Cahier critique 30/11/2021

“Horacio” de Caroline Cherrier

Guillaume tue Horacio parce qu’il criait trop fort. Un fait divers tragi-comique comme on en lit parfois dans les journaux. Durant son procès, la pauvreté du mobile déconcerte. Maintenu en prison une dizaine d’années, Guillaume y oublie peu à peu cette histoire de type qui crie trop fort, qui ne convainc personne. Quand il sort, quelqu’un hurle à nouveau.

­C’est lors d’une journée ensoleillée, dans le jardin mitoyen, que Guillaume tue Horacio. On aperçoit le reflet des deux garçons qui se battent dans la piscine gonflable, avant qu’un coup mortel ne soit asséné. Le motif du meurtre est dérisoire  : “Il gueulait trop fort, et après, il ne gueulait plus…”. Comment fait-on pour interroger l’absurdité d’une action aussi lourde ? 

Le court métrage d’animation de Caroline Cherrier évoque dans ce fait divers “pathétique” le concept d’Hannah Arendt sur la banalité du mal. Celui-ci ne résiderait pas dans les figures extraordinaires, mais côtoierait au contraire les petites choses, les détails foncièrement médiocres.

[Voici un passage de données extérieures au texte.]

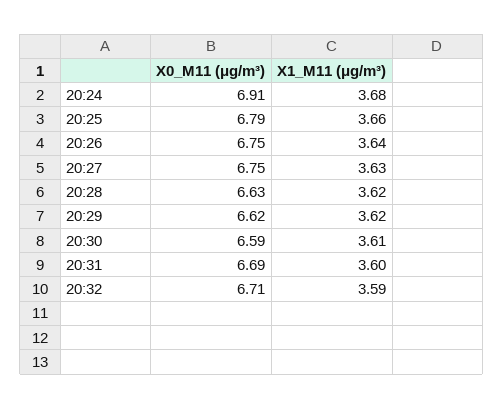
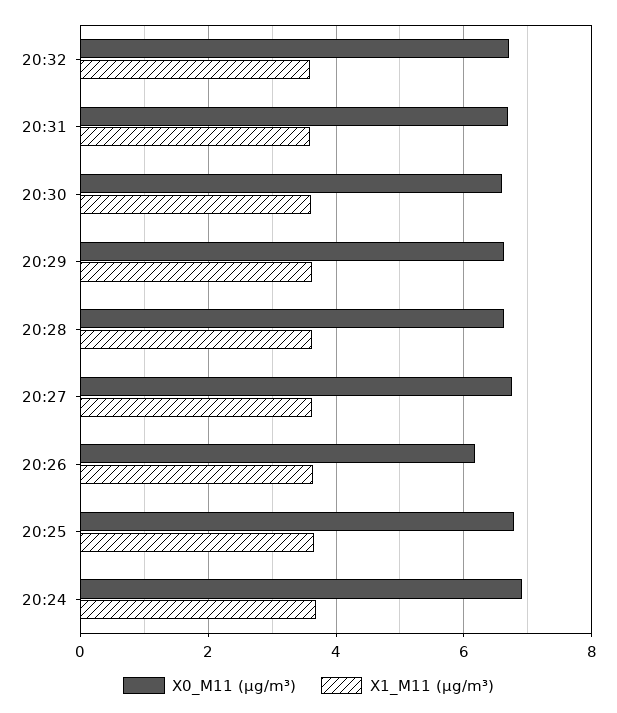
X0_M11 (μg/m³), 20:26: 6.75 -> 6.2

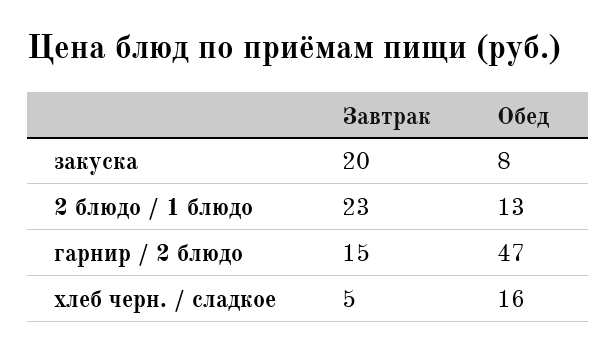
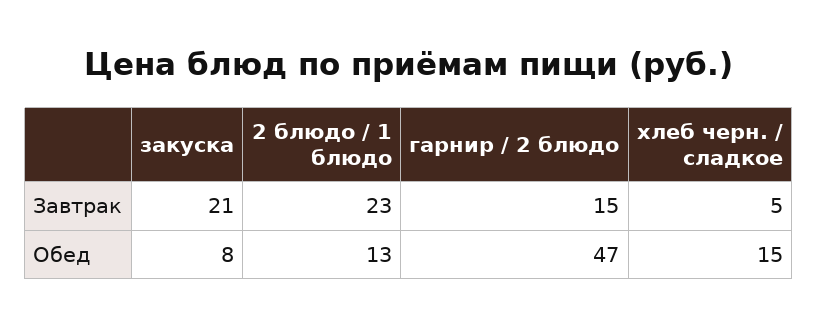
Завтрак, закуска: 20 -> 21
Обед, хлеб черн. / сладкое: 16 -> 15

La suite du récit se déroule par vignettes, dans un centre de détention, et dépeint un cadre grisâtre, suintant. La voix-off nonchalante de cet anti-héros crée un décalage, comme le titre, Horacio, qui ne désigne pas le personnage principal que l’on suit, mais sa victime, absente de la narration. 

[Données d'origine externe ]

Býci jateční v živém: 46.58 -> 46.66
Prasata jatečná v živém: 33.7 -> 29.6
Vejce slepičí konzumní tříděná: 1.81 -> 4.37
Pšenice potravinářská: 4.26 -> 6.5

En milieu carcéral, tout n’est que passivité et oubli du monde. La dépossession de soi est amorcée (l’absence de sens, l’oubli du mobile du meurtre) par un procès expéditif ou par le biais de cette mère exubérante. On imagine volontiers les accointances avec la causticité du cinéma de Guiraudie ou au tragi-comique de Bruno Dumont dans cette peinture distanciée mais bien réelle de la violence. Cette vision insolite de l’animosité, d’une tempête qui sommeille, c’était aussi le sujet de Que dalle, le précédent film de Caroline Cherrier. Elle était envisagée comme un jeu par un groupe d’enfants oisifs préméditant une agression pleine de furie et d’ironie. 

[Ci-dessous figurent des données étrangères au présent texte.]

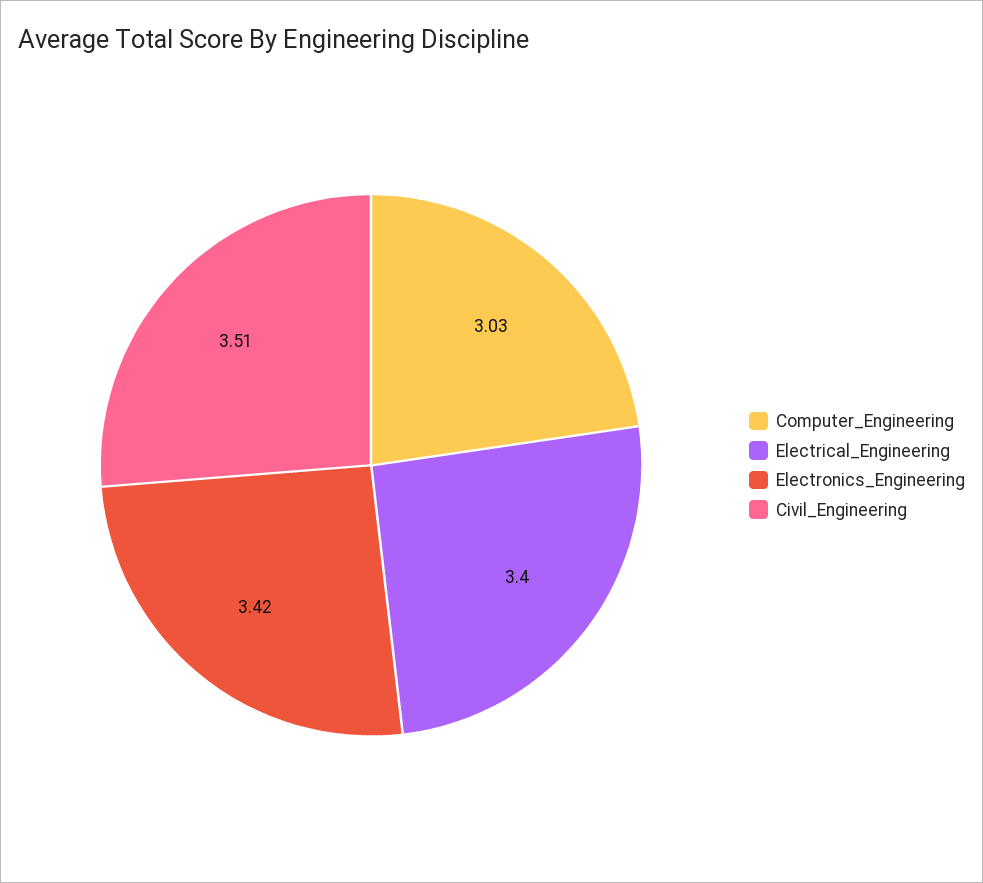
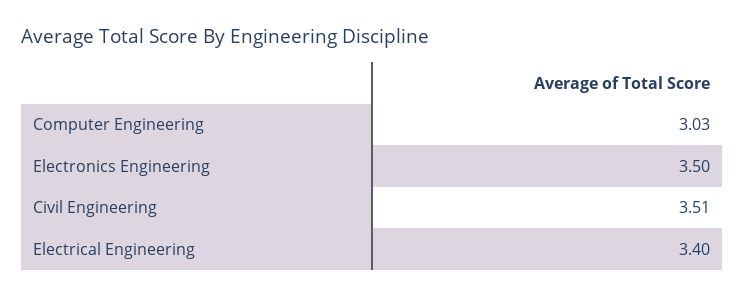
Electronics_Engineering: 3.42 -> 3.5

Les couleurs vives et éclatantes du dessin (mêlant gouache et ordinateur 2D) dans Horacio contrebalancent la noirceur du propos. Le personnage s’apparente à un être ultra-sensible face à son environnement : les sons, les odeurs, les humeurs, tout semble s’animer sous ses yeux en forme de points noirs circonspects. Quand il touche les murs de la prison, ses sensations exacerbées se matérialisent par des fils rougeâtres gluants. Tuer quelqu’un, ça colle, ça crée une cage inextricable. À sa sortie de prison, “tout était magnifique” pour le jeune homme, faussement libre et qui observe les paysages se présentant à lui. Et tout devient pictural, d’un mégot de cigarette à une motte d’herbe qui s’échappe du béton. Comme des natures mortes, à l’image d’un esprit éteint s’apprêtant à rebasculer. 

William Le Personnic 

France, 2020, 10 minutes.
Réalisation et scénario : Caroline Cherrier. Image : Hugo de Faucompret. Montage : Stéphanie Sicard et Caroline Cherrier. Son : Mathieu Z'graggen et Régis Diebold. Musique originaleMarie CherrierInterprétation : Spider Zed, Patricia Marmoras, Nicolas Mossard, Sylvie Brucker, Hugo de Faucompret et Tristan Lepagney. Production : Ikki Films et Innervision.